I am not sure if this is relevant to your question, and you probably are well aware of this already, but just in case it is useful to the discussion, here are some comments.

There is quite a large literature modelling the population genetic effects of severe bottlenecks on genetic diversity in populations, by, amongst others, Alan Templeton, Brian Charlesworth, Nick Barton and Masatoshi Nei. This was partly motivated by a debate about whether or not founder event bottlenecks can cause speciation (note, the debate was not about whether or not severe bottlenecks can happen - it was about whether they drive evolutionary change). This led to quite a lot of empirical studies on natural populations that were known to have passed through bottlenecks (evidenced by past human observation and records) and on experimental populations. For example, here is a recent paper that experimentally shows that populations do much better after a bottleneck if the founding couple are outbred rather than inbred previous to the bottleneck: Szűcs, M., Melbourne, B. A., Tuff, T., Weiss‐Lehman, C., & Hufbauer, R. A. (2017). Genetic and demographic founder effects have long‐term fitness consequences for colonising populations. Ecology letters, 20(4), 436-444.
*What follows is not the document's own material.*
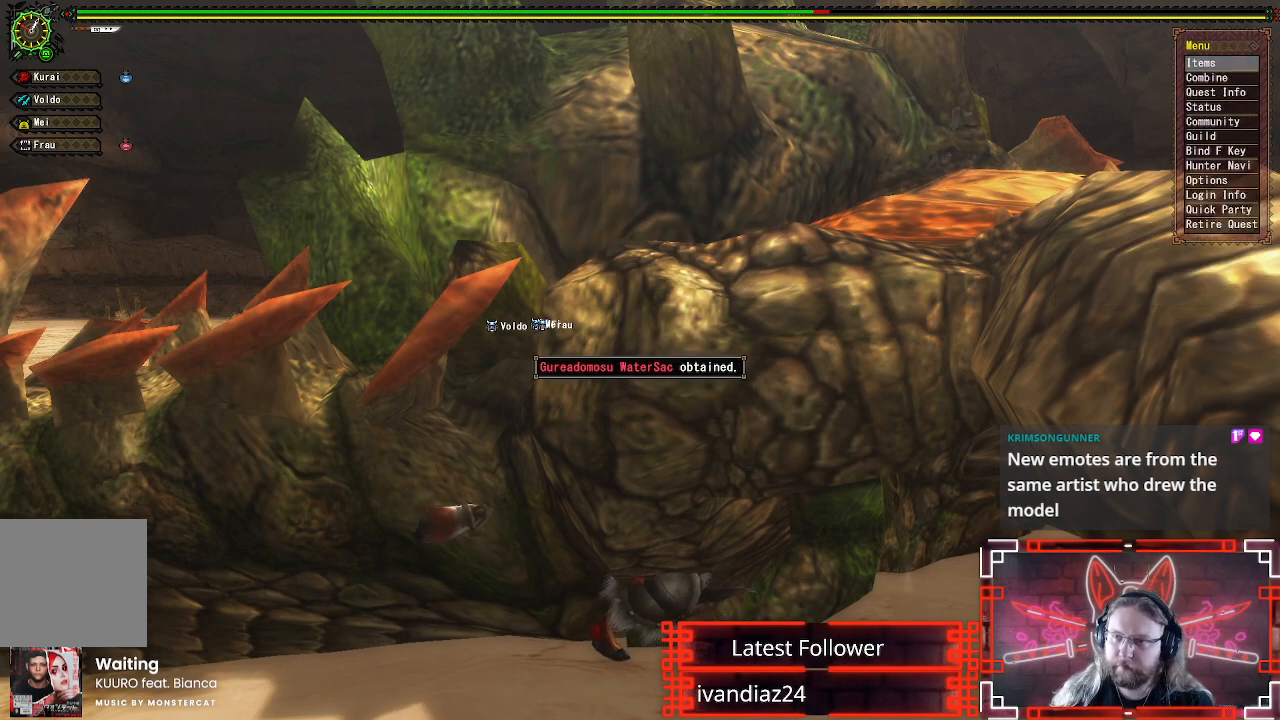
{"buttons": [], "left_stick": "center", "right_stick": "center", "events": [[50, "B", "up"], [133, "Y", "down"], [267, "Y", "up"]]}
I think it is fair to say that models of the effects of bottlenecks on genetic diversity are well developed and well tested. Of course, there are inherent limits to how well we can test the long term effects of bottlenecks in natural populations or experiments, as we are limited in the number of generations that we can study. I guess this is the major problem that you were both pointing out.

Perhaps the best empirical study available to us on the effects of bottlenecks is the Lenski long-term evolution experiment. Though this has the disadvantage of being on an asexual organism, it has the advantage of having run for 60000 generations. This experiment started with an extreme bottleneck, as each of the 12 parallel populations came from the same bacterial colony. Lenski et al (1991) wrote: “over all the founding populations, there was essentially no genetic variation either within or between populations, excepting only the neutral marker.”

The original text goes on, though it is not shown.